No one from the public spoke about the municipal budget, but four residents expressed wholehearted support for the proposed school spending.
School Superintendent Meredith Nadeau, board members and district staff succeeded in recognizing what was important in funding local education, Trish Brigham, a Rock Crest Drive resident and co-president of the nonprofit Cape Elizabeth Education Foundation, said.
Governali shares the CEEF leadership post with Brigham.
“I think the School Board and district leadership team should be commended for developing a budget that seems to keep most programs intact in the face of drastically reduced federal and state funding,” Brigham said.
Budget documents show the School Department lost a net $236,000 in federal and state subsidies for the next fiscal year.

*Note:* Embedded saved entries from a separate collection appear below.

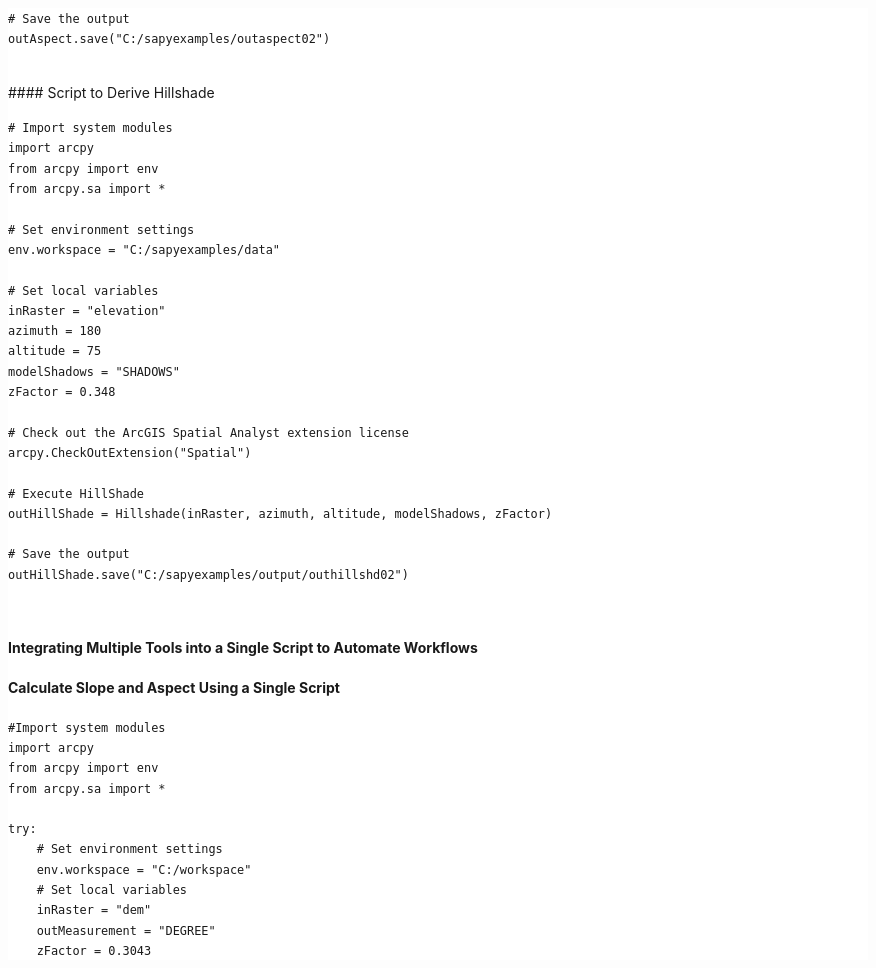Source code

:     # Save the output
    outAspect.save("C:/sapyexamples/outaspect02")

 
<br>
#### Script to Derive Hillshade

    # Import system modules
    import arcpy
    from arcpy import env
    from arcpy.sa import *

    # Set environment settings
    env.workspace = "C:/sapyexamples/data"

    # Set local variables
    inRaster = "elevation"
    azimuth = 180
    altitude = 75
    modelShadows = "SHADOWS"
    zFactor = 0.348

    # Check out the ArcGIS Spatial Analyst extension license
    arcpy.CheckOutExtension("Spatial")

    # Execute HillShade
    outHillShade = Hillshade(inRaster, azimuth, altitude, modelShadows, zFactor)

    # Save the output
    outHillShade.save("C:/sapyexamples/output/outhillshd02")

 
<br>
 
#### Integrating Multiple Tools into a Single Script to Automate Workflows

#### Calculate Slope and Aspect Using a Single Script

    #Import system modules
    import arcpy
    from arcpy import env
    from arcpy.sa import *

    try:
        # Set environment settings
        env.workspace = "C:/workspace"
        # Set local variables
        inRaster = "dem"
        outMeasurement = "DEGREE" 
        zFactor = 0.3043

Accumulated Medicare funds offset $480,000 of revenue losses of $452,000 in federal jobs bill subsidies and $272,000 in state aid.
Trinity Road resident Kathy Lualdi agreed with Brigham. “We have to maintain a certain minimum not only to do what we have done well, but to move forward,” Lualdi said.
Dana Stanley, a father of three who lives on Abaco Drive, said he and his family moved to town because of its reputation for schools.
“Our expectations have been met so far,” he said. “I believe the proposed budget strikes the necessary balance between the stellar system of education we all expect and recognizing the reality of the challenging economy.”
Brigham and Hunts Point Road resident Dan Fishbein said collaboration and compromise were critical in making the budget work well for all. They contrasted smooth school budget deliberations in town to more contentious discussions in other communities.
“We have a reasonable situation in front of us this year instead of a crisis,” Fishbein said.